What’s my issue with Aikido? Well, I’m not very good at rolling and you need to be able to do the advanced break falls in order to train for advanced belts. That makes sense.  I can’t do them. I’m currently a green belt and the next belt for me is brown with stripe and to get that I would need to be a lot better rolling. I also just don’t have the time to commit to training for another belt level. I’ve got a big job with lots of travel and I’ve got lots of other things I want to do to.

Also I’ve been doing Aikido now for eight years and I’m not getting much better at rolling. The thing is though I still love it, I don’t get much better.  So the other day I try to put a different perspective on things, to think about things differently. The world might not change but the way I look at it could change. Don’t lots of inspirational posters tell us this?

What I wondered was whether or not it would be okay to be a green belt forever. Would I keep coming to Aikido even if I never tested again?

Stopping progress and finding “as good as it gets” is true for lots of sports.  Would you keep running if you never got any faster? What if you could never run any further? What if this is it? We talk about athletic values rather than aesthetic values but what if getting better wasn’t an option?
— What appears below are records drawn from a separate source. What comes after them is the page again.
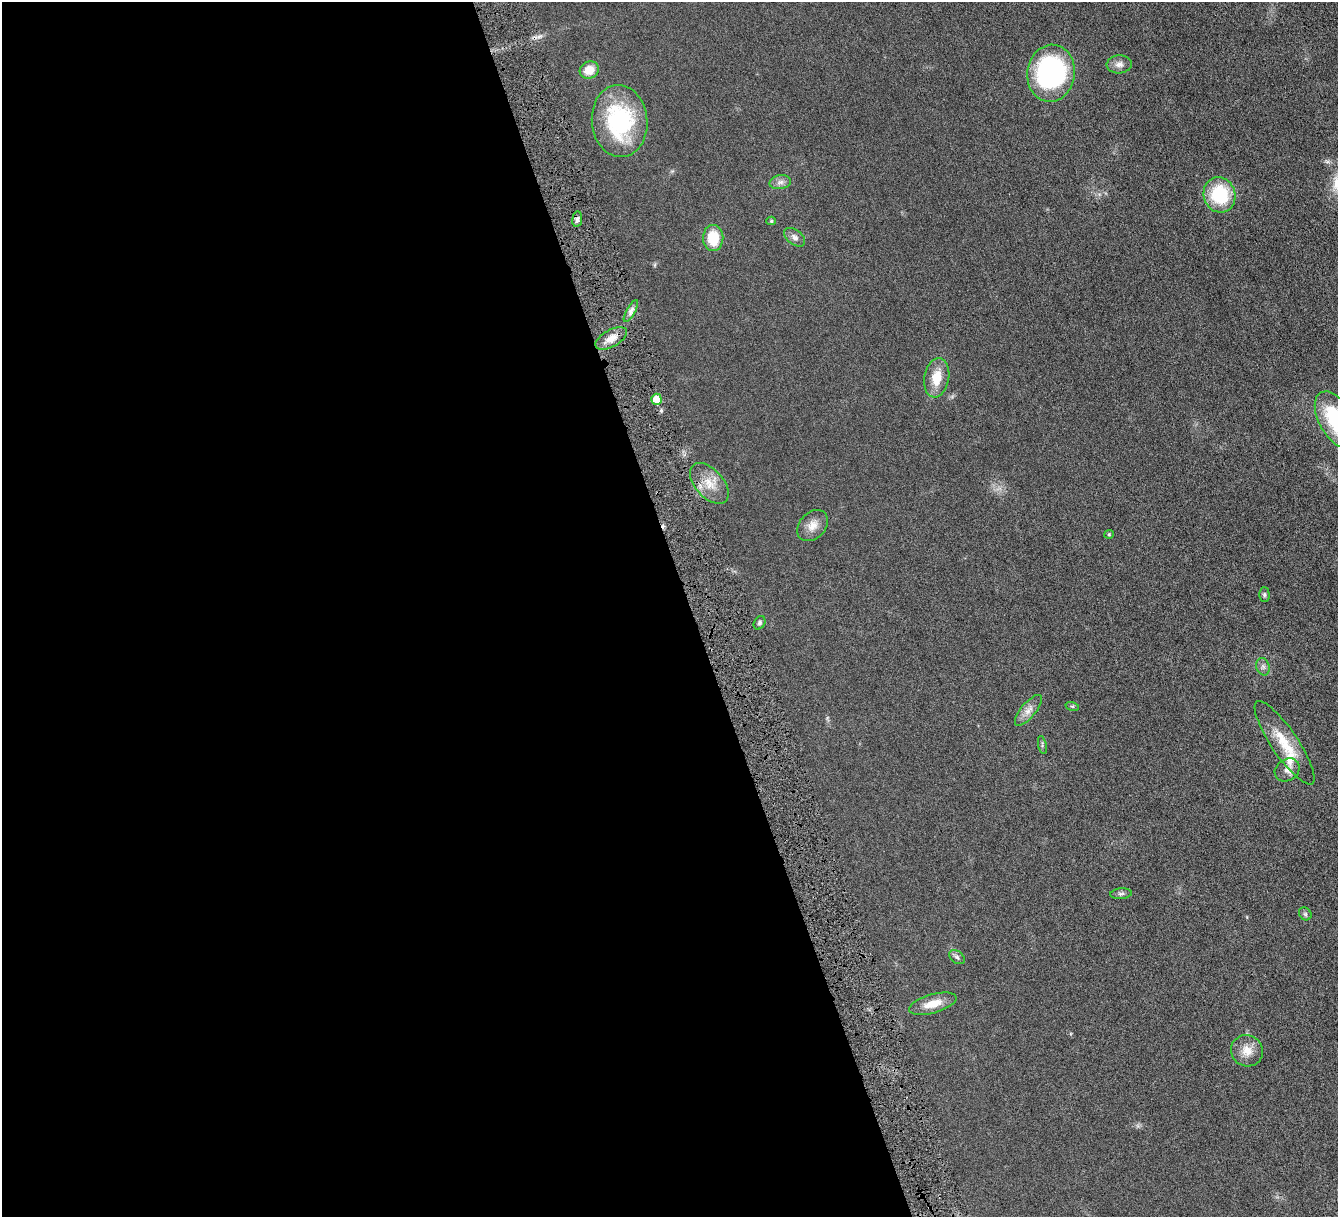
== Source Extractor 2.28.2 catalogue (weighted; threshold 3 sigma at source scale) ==
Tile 9 of 4 x 4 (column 1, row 3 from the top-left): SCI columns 7-1342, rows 1498-2712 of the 5353 x 5300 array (HDU 1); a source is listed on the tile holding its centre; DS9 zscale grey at full resolution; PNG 1340 x 1219 px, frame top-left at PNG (2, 2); each listed source drawn as its Kron ellipse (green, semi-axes under 4 px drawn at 4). Shown black and unused: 52% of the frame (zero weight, under 4 of 8 exposures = <1% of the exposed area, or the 3 px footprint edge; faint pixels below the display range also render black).
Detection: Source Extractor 2.28.2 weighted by HDU 2 'WHT'; one run over the whole footprint, this tile lists its part. Background 0.0252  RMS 0.0048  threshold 0.0198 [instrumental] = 3 sigma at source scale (4.09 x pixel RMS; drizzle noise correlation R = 1.36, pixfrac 0.8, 0.05/0.05 arcsec/px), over >= 5 px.
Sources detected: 32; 1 inside a brighter listed object's ellipse — not listed separately; the other 31 listed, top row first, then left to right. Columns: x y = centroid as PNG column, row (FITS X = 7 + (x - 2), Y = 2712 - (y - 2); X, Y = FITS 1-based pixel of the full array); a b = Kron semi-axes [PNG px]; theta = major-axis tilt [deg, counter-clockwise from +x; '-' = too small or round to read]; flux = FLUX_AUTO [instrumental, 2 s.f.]
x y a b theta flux
1119 64 12 9 4 2.4
589 70 10 8 26 6.5
1051 73 29 23 81 64
620 121 36 28 -85 44
780 182 11 7 11 1.9
1219 195 18 15 -72 23
577 219 8 5 83 1.3
771 221 5 4 - 0.55
795 237 12 7 -37 1.8
713 238 13 10 -89 11
631 311 12 4 60 1.6
611 338 17 8 29 4.2
937 378 20 12 80 7.8
656 399 5 5 - 5.4
1336 420 31 17 -60 29
709 483 24 14 -48 7.5
813 525 17 13 47 4.4
1109 534 4 4 - 0.45
1264 595 7 5 -89 0.81
759 623 7 5 59 0.88
1263 667 9 6 -75 1.3
1072 706 7 4 -18 0.58
1028 710 19 7 50 3.3
1284 743 49 13 -56 13
1042 745 9 3 -79 0.71
1287 770 13 10 34 3
1121 894 11 5 5 1
1305 914 7 5 -46 0.84
957 957 8 6 -36 1.1
933 1004 24 9 16 6.5
1247 1051 16 15 - 5.4
Isophote crosses this tile's border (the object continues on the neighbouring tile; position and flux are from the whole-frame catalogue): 1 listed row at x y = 1336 420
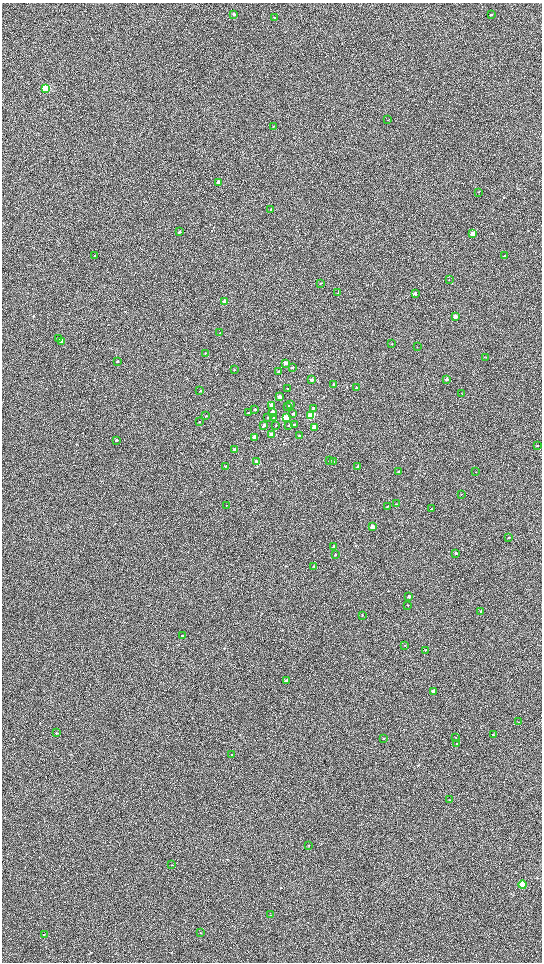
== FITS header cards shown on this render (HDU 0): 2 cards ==
NAXIS1  =                 1080 / length of data axis 1
NAXIS2  =                 1920 / length of data axis 2

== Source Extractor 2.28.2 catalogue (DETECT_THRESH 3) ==
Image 1080 x 1920 px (HDU 0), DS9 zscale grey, zoomed out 1/2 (1 PNG px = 2 x 2 image px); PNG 544 x 964 px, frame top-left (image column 1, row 1919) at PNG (2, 3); each listed source drawn as its Kron ellipse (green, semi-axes under 4 px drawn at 4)
Background 603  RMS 57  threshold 172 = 3 sigma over >= 5 px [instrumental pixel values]
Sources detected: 106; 1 cannot appear on this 1/2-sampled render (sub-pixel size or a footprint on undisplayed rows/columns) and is neither listed nor drawn; the other 105 listed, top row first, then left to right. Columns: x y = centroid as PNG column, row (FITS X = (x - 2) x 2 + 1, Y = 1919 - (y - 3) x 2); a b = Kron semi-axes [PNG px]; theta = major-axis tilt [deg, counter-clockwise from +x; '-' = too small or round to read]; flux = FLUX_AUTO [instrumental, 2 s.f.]
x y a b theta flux
234 14 3 3 - 11000
491 15 2 2 - 9700
274 17 3 2 - 9900
46 88 3 3 - 980000
388 120 2 2 - 4600
274 126 3 2 - 4000
218 182 3 3 - 92000
478 192 2 2 - 5400
271 209 2 2 - 8000
179 232 3 3 - 16000
473 234 3 2 - 220000
94 255 3 2 - 5300
505 256 3 2 - 14000
449 280 2 2 - 3900
321 283 3 2 - 5600
338 293 3 2 - 6100
415 294 3 3 - 25000
225 302 3 3 - 230000
455 316 3 2 - 130000
220 333 3 2 - 8900
58 339 3 3 - 8200
62 341 3 3 - 230000
392 344 2 2 - 4100
417 347 2 2 - 2500
205 353 3 2 - 7400
486 357 2 2 - 6300
118 361 3 3 - 12000
286 363 3 2 - 73000
293 367 3 2 - 12000
234 370 3 3 - 6800
278 372 3 2 - 18000
446 379 3 2 - 34000
311 380 3 2 - 34000
333 384 3 2 - 7300
356 387 2 2 - 11000
288 388 3 2 - 6500
200 391 2 2 - 8500
462 394 2 2 - 3800
280 397 3 3 - 35000
290 404 3 2 - 14000
272 406 3 3 - 220000
288 406 3 2 - 14000
314 408 3 3 - 12000
255 409 3 2 - 13000
272 412 3 3 - 65000
248 413 2 2 - 11000
293 414 3 2 - 15000
206 416 3 2 - 9900
310 416 3 3 - 520000
274 417 3 3 - 28000
286 417 3 3 - 300000
268 418 3 2 - 6700
199 422 3 2 - 8600
294 424 3 2 - 14000
289 425 3 2 - 18000
263 426 3 2 - 42000
276 426 3 2 - 6500
314 427 3 3 - 200000
271 435 3 3 - 160000
299 435 2 2 - 3800
254 437 3 3 - 84000
116 440 3 3 - 17000
537 445 2 2 - 9000
234 449 3 2 - 11000
330 461 3 2 - 10000
334 461 3 2 - 11000
256 462 3 2 - 61000
226 466 3 2 - 13000
358 467 3 2 - 72000
399 471 3 2 - 4700
476 472 2 2 - 4800
462 494 2 2 - 3900
396 504 3 2 - 9100
227 505 2 1 - 3500
387 506 3 2 - 8100
431 509 3 2 - 4900
372 527 3 2 - 100000
509 537 3 2 - 6700
333 547 3 2 - 17000
456 553 2 2 - 26000
335 554 3 2 - 5700
314 566 3 2 - 7900
409 596 2 2 - 30000
408 605 2 2 - 6100
481 611 3 2 - 6900
362 616 3 2 - 5400
182 636 3 2 - 15000
405 646 2 2 - 4600
426 650 3 2 - 8400
286 681 3 2 - 30000
433 691 3 2 - 55000
518 722 3 2 - 6100
57 733 3 3 - 9900
493 735 2 2 - 5600
456 737 3 2 - 3800
384 738 3 2 - 7300
457 744 2 2 - 9600
232 755 3 2 - 5900
450 800 3 2 - 5900
308 845 2 2 - 5000
172 865 4 2 - 5600
523 885 4 3 - 410000
270 915 3 2 - 4000
201 933 2 2 - 4300
44 934 2 2 - 6300
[1 sub-pixel or undisplayed-footprint detection neither listed nor drawn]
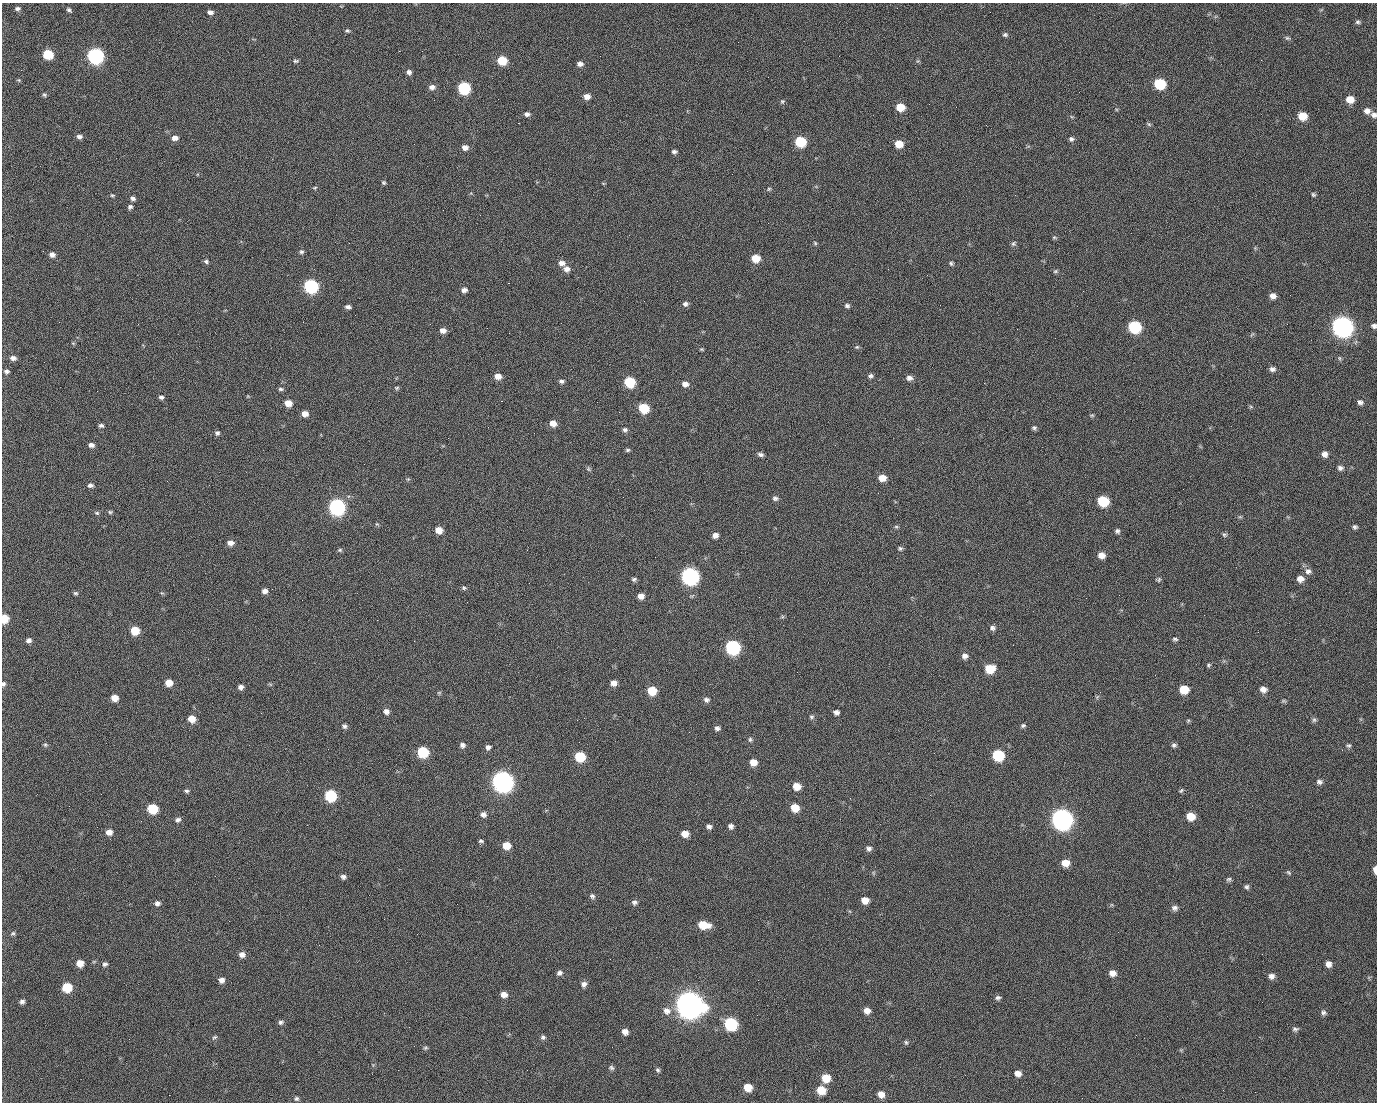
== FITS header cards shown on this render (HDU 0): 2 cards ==
NAXIS1  =                 1375 / length of data axis 1
NAXIS2  =                 1100 / length of data axis 2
When Tracy and I started this blog and our fittest by fifty challenge, we wanted to be the fittest we’ve ever been at 50. That was an exciting goal but of course there’s a downside to that which is coming down the other side.

As we get older we can be training just as hard or harder and not seeing progress, staying the same, or even getting slower.

So I’m using Aikido kind of as a test case for staying the same and see if I can be okay with it.

I’m going to work really hard at being an excellent green belt and enjoy where I am without worrying about progress.

I’m not sure I’ll succeed at this goal, that is my goal of being happy without getting better–it’s been my goal for awhile. See Aikido Love from last fall. I love Aikido and I don’t want my inability to roll to take me off the mad for the rest of my life.

This might be as good as it gets but that’s still pretty great.